They had mobile phone footage from someone on an upper floor soon after the fire broke out and during the fire's progress showing smoke appearing at his window cill long before the fire got anywhere near his floor.
#1546505
Is there a link to the drawings, and are we sure that they are the final construction details, not just planning drawings? In any case, it's not certain that any drawings doing the rounds are what was built.
#1816222
I’d have described it as “damning”.

The question is, “how do we bring honesty and responsibility back into commercial and public life?” It seems that nobody will consider anything other than profits and their own backside while “public servants” abrogate responsibility and hide behind process. Box ticking is all that matters.........
#1816223
Flyingfemme wrote:I’d have described it as “damning”.

The question is, “how do we bring honesty and responsibility back into commercial and public life?” It seems that nobody will consider anything other than profits and their own backside while “public servants” abrogate responsibility and hide behind process. Box ticking is all that matters.........



When business contributes to political party funds in many ways, it’s difficult for public servants to get support from their masters. Ditto local councils. He who pays the piper. ..
johnm, kanga, Flyin'Dutch' liked this
#1816230
Grenfell had a client-side CoW. They were badly employed by the client.

I've watched a goodly amount of the enquiry over the last few months and at the start of this it seemed obvious that the holes in the Design & Build procurement Swiss cheese would be lined up. And so it was - no surprises there then. D&B in expert hands can be a wonderous thing but D&B also allows a know-nothing client to stay know-nothing with a veneer of "project management" experience being applied by client staff that know less about procuring construction than I know about social services. Prince2 qualifications be damned.

What came as a bit of a surprise was the egregious negligence of some suppliers. But worse, their utter dedication to falsify how their product is presented to market is a scandal that goes far beyond a single tragedy. It should become a criminal matter in due course.

There will be lots of bleating about how councils should do Building Regulations approvals, and calls for the return of Fire Officers. This will be the shallow political opportunism that doesn't solve anything which is borne out by the fact that it was the public sector that mightily screwed up in the Grenfell affair. The private sector is quite capable of regulating itself.

Criminals will always do what criminals do but a real solution here is for corporate manslaughter prosecutions to be brought more often and more successfully. There are quite a few people who should be going to jail over the Grenfell fire. Since quite a few of them are in the public sector I'm not holding out much hope of that.
Charles Hunt liked this
#1816535
@Flyin'Dutch' said
and the hordes of bankers ending up in goal....

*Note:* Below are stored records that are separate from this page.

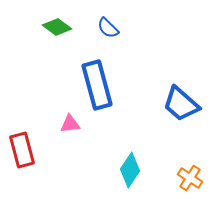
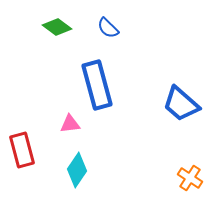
cyan diamond: moved 53 px left
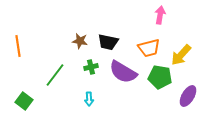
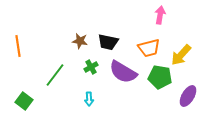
green cross: rotated 16 degrees counterclockwise
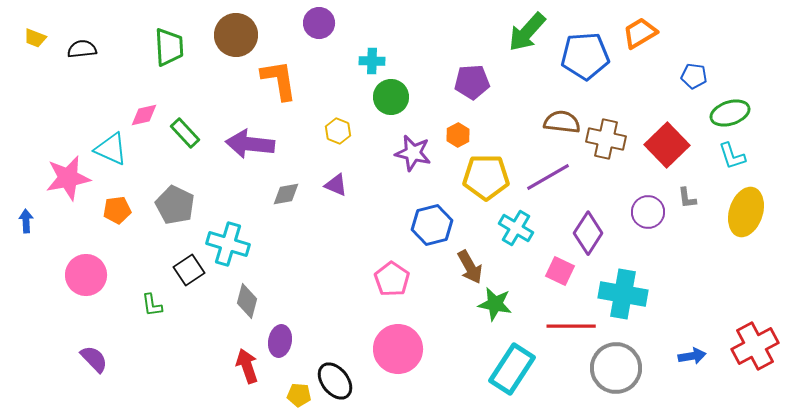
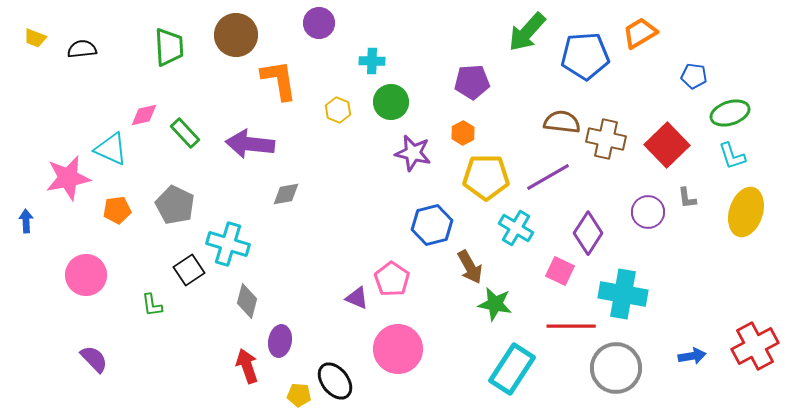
green circle at (391, 97): moved 5 px down
yellow hexagon at (338, 131): moved 21 px up
orange hexagon at (458, 135): moved 5 px right, 2 px up
purple triangle at (336, 185): moved 21 px right, 113 px down
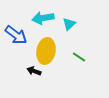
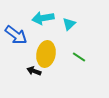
yellow ellipse: moved 3 px down
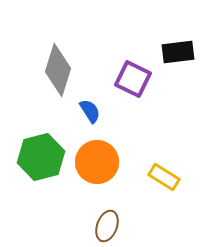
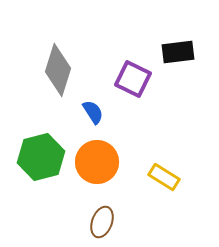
blue semicircle: moved 3 px right, 1 px down
brown ellipse: moved 5 px left, 4 px up
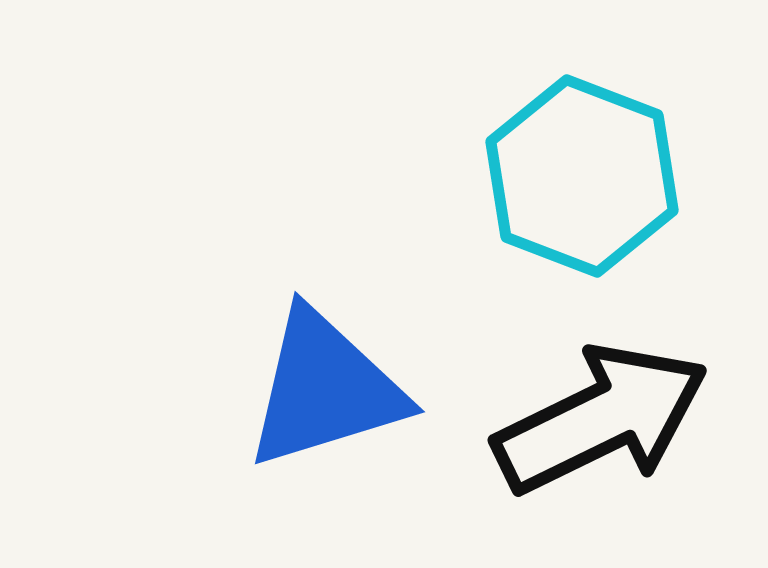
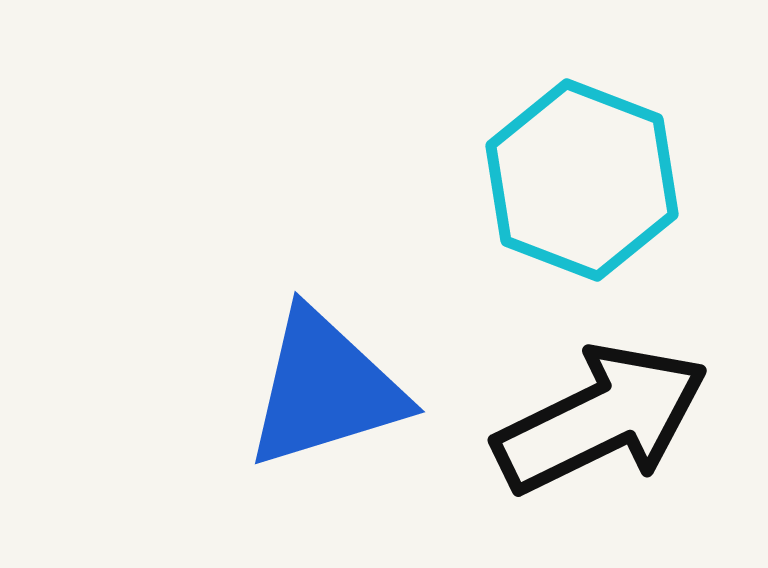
cyan hexagon: moved 4 px down
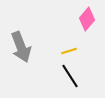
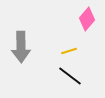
gray arrow: rotated 20 degrees clockwise
black line: rotated 20 degrees counterclockwise
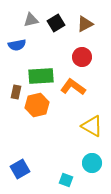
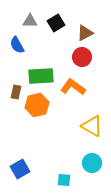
gray triangle: moved 1 px left, 1 px down; rotated 14 degrees clockwise
brown triangle: moved 9 px down
blue semicircle: rotated 72 degrees clockwise
cyan square: moved 2 px left; rotated 16 degrees counterclockwise
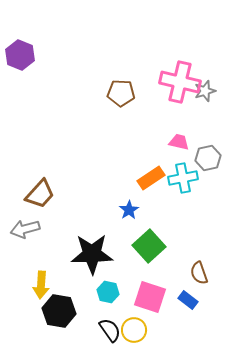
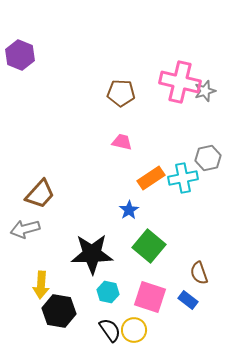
pink trapezoid: moved 57 px left
green square: rotated 8 degrees counterclockwise
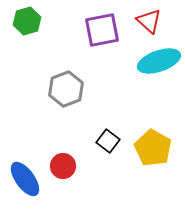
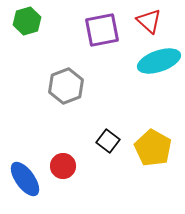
gray hexagon: moved 3 px up
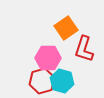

Would that count as an "own-goal" Frank? :lol:

As morality and ethics are apparently non-existent in Business and Public "service" nowadays, Perhaps the Courts and Prosecutors should severely punish not only those who neglected their moral obligations, but the big-cheeses who technically had oversight of them.

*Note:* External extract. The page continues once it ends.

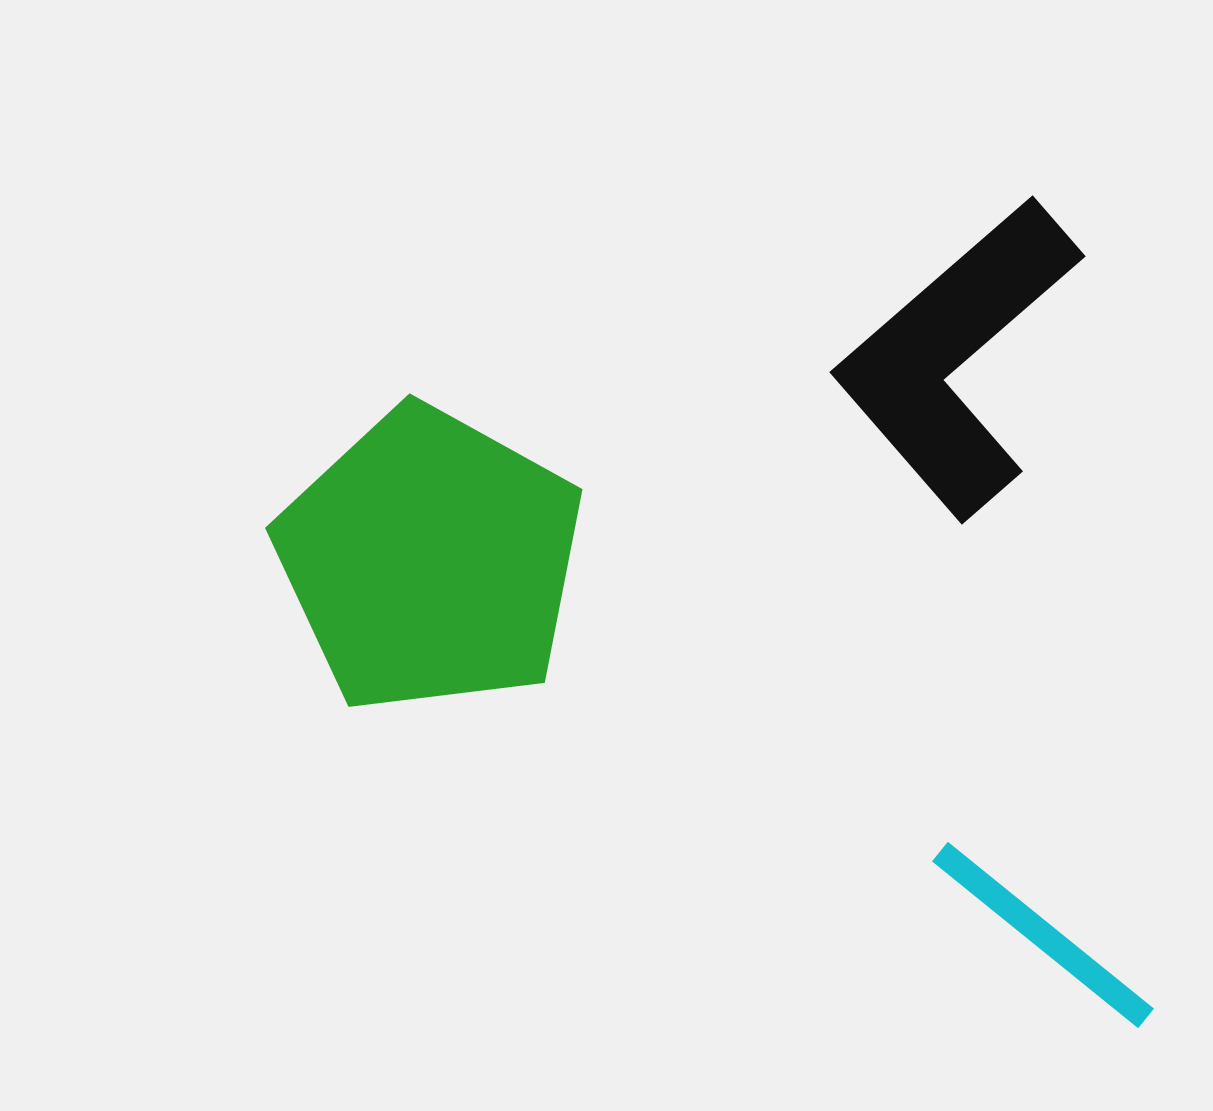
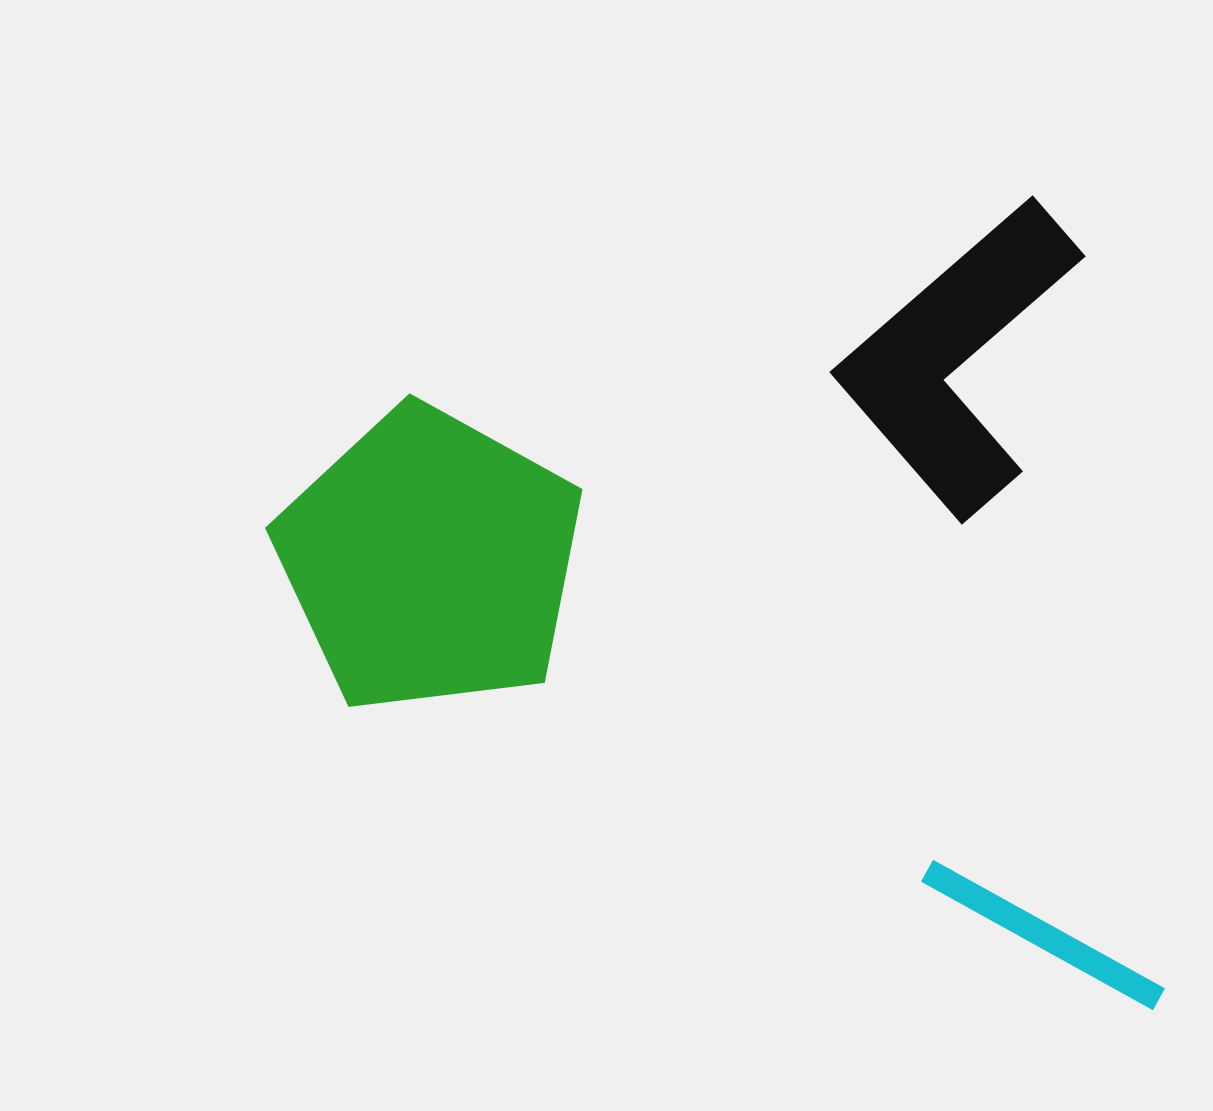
cyan line: rotated 10 degrees counterclockwise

Such seemingly onerous repercussions would maybe curb the personal greed and tendency to scapegoat some lowly workers ,whilst the fat-cats lap up the cream!
#1816581
Flyin'Dutch' wrote:You seem to have forgotten the sterling work 'the markets' did in self regulating themselves and the banks and the hordes of bankers ending up in goal....

There are a few million reasons why I'll never forget that FD, the battle scars from 2008-10 are still quite raw.

You've made a fair point though, maybe I should have chosen my words more carefully. Criminals will do criminal things so good law is important, not who regulates it.

At Grenfell, the public sector was as, if not more, culpable as the private sector. We get too tied up in fantasies that one is good and civic minded and the other is bad and only profit minded. That's a childish view which I am sure few of us here subscribe to. Lots of things went wrong at Grenfell, all of them to do with people not doing their job properly, for many different reasons. Who employed them was irrelevant though companies and institutions can be incompetent, and the latter seem to excel at it on occasions.

We'll see how it all turns out in the coming years as oinvestigations and court cases progress. Hopefully that will create an environment where people understand their responsibility and that procurement method adapt to cater for the lowest common denominator.

Personally, I have my doubts that is even possible since we're dealing with humans in unique situations. Every building is a prototype, every building site is a one-off outdoor factory with a workforce that has never worked together before using products that have never been put together in the ways shown on the drawings.

Every Building Regulation is an epitaph. No reason why that will change any time soon.